Steve was a rather perturbed (“Wait a minute, so I don’t even get consulted before we move barnyard animals into the house?“).  This is a very valid gripe.  In my defense, what was happening hadn’t totally dawned on me and I was still rather befuddled by the what, how and why when he got home.

She’s just fostering here.  She’ll go back to live with the flock once she’s weaned, but it’s been agreed that she will remain the children’s sheep.  They have been working very hard to care for her.

Her name is Licorice.  Seraphina calls her “Bah-bah”.  They follow each other around.  I really couldn’t quite say who is following whom.  Bah-bah will bend down and nibble something Fina will nibble next to her.  Bah-bah will run up to me bleating to be petted on the head.  Sera will follow a few steps behind, looking up with an expectant “Bah?” and then run away happily once she’s been petted as well.

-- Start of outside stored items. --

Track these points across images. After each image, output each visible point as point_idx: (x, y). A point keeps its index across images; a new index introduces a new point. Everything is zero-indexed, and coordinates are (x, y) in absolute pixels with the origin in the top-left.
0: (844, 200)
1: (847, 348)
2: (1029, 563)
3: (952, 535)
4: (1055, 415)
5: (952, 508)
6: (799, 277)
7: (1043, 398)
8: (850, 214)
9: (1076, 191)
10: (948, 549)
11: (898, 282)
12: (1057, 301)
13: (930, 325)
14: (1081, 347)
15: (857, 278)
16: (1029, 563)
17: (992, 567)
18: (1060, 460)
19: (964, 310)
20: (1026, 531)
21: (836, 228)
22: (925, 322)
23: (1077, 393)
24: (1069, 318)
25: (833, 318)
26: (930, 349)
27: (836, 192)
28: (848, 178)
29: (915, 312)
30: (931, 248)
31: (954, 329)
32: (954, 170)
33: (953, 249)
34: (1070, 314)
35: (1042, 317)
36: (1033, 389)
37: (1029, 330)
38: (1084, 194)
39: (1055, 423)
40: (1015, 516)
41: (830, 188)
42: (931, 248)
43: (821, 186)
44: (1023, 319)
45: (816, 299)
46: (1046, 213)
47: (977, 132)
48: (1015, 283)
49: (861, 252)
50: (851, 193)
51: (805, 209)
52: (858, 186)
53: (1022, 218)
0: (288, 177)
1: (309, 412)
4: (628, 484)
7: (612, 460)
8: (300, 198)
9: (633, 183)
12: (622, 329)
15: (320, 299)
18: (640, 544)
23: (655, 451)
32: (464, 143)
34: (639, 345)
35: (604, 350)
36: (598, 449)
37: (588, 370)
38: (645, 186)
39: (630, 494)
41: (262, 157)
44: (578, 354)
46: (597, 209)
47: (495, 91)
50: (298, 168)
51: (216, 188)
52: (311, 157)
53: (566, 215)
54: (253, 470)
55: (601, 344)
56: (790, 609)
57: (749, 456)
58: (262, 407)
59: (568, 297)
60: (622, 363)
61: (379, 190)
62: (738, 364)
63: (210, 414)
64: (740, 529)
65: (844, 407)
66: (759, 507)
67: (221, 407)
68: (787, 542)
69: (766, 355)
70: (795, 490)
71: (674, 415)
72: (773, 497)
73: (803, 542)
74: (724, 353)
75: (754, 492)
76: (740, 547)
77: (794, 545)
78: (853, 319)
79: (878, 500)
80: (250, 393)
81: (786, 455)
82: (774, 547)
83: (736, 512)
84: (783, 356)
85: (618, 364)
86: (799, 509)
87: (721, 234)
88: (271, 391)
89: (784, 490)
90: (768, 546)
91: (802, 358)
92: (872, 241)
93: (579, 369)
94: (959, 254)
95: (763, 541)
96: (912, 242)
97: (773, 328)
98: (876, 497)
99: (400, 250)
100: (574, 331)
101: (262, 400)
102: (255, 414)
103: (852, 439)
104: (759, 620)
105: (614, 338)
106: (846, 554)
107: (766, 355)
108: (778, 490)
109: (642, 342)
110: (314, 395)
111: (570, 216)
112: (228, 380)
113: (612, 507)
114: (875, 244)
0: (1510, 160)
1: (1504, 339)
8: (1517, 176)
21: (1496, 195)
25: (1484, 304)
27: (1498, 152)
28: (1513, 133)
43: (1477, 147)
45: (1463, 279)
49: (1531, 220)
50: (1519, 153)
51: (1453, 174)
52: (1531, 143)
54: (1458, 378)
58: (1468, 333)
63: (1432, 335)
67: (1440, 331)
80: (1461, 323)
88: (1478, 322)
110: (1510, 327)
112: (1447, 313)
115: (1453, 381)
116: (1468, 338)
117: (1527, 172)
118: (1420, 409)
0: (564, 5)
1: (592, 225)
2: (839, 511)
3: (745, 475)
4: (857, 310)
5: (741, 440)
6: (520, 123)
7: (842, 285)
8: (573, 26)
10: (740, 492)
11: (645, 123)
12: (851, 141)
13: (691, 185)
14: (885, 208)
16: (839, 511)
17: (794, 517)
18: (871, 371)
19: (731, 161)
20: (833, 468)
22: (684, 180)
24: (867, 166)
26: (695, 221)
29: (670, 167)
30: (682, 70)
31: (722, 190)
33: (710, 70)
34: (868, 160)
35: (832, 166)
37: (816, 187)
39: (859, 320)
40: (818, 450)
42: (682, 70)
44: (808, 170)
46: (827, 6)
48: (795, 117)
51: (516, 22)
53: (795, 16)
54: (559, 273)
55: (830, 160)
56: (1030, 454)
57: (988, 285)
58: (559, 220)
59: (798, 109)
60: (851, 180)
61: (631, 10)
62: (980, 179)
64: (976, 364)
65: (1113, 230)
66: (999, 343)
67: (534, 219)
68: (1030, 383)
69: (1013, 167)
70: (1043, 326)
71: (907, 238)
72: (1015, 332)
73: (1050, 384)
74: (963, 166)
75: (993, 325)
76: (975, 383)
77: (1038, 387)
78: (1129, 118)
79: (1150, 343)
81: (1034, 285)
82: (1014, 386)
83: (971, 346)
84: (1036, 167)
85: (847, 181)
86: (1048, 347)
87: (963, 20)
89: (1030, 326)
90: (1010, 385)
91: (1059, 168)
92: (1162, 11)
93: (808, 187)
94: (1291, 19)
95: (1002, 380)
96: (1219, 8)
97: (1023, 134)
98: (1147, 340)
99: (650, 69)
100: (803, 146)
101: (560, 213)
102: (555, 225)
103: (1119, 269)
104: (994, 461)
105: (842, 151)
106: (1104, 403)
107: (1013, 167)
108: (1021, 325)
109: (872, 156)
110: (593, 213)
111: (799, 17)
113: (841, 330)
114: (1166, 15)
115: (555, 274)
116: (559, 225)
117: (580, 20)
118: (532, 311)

She’s still a lap-lamb.  Though she’ll be too big for that before long.

By

pretending it’s spring

At Halloween we have the jack ‘o lantern helmet, at Easter it’s the raffia hair.

I know the calendar says it’s April, but we’re still living the March life here…muddy paths that crunch in the mornings and late afternoon, snow all around, still deep into sugaring time.  It was actively snowing during our egg hunt.  My tiny, sleepy, sweet wild violet huddled in our coat with me.  I made a joke out of the fact that we were dressed much the same for Christmas tree shopping as we were for Easter egg hunting, which might be funnier if it wasn’t 100% true.  This has been the winter that just won’t end.  The kids refused to dress appropriately.  They must have been so cold!  I figured it was the principal of the thing and decided not to fight it.

We thought it best for the little one to have her own private egg hunt, inside, where no snowsuits were required.

Our natural egg dying went much better this year with deep chocolate tones from coffee, chamomile colored chartreuse eggs, rusty tones from onion skins and pale lilac from red cabbage.  I’m partial to the robin’s egg blue ones, also dyed with red cabbage.  You can get an amazing numbed of hues, depending on technique and dye time.  Directions for the botanical eggs can be found here.

I made Galen a shirt.  Often I make the girls dresses for special occasions, simply because I like making dresses.  Also, they are little and I can usually find bits of fabric that will cover them.  Lately I’ve been wondering if Galen doesn’t feel a bit left out sometimes.  So I made a surprise shirt for him a priority.  I used an old work shirt of Steve’s that was in wonderful shape, but met an untimely end when a sleeve got snagged on something sharp.  Since he was wearing a “Daddy shirt” he thought it wise to borrow some daddy accessories.  I’m not sure it’s possible for him to look more like his daddy.  Who do you think is taller?

Speaking of taller, I made Iain stand next to me so that we could see our reflections in the mirror.  I know what he looks like from my perspective, but I had no idea what we looked like together.  He dwarfs me.  It’s incredible.

Back to the sewing- I didn’t want Mairi to be disappointed, so I whipped her up a quick skirt.  Seraphina wore the little bunny pinafore that I made Mairi Rose for her second Easter.

Picture taking on Easter is really a ridiculous practice.  In almost every picture they look like chipmunks with their cheeks full of treats!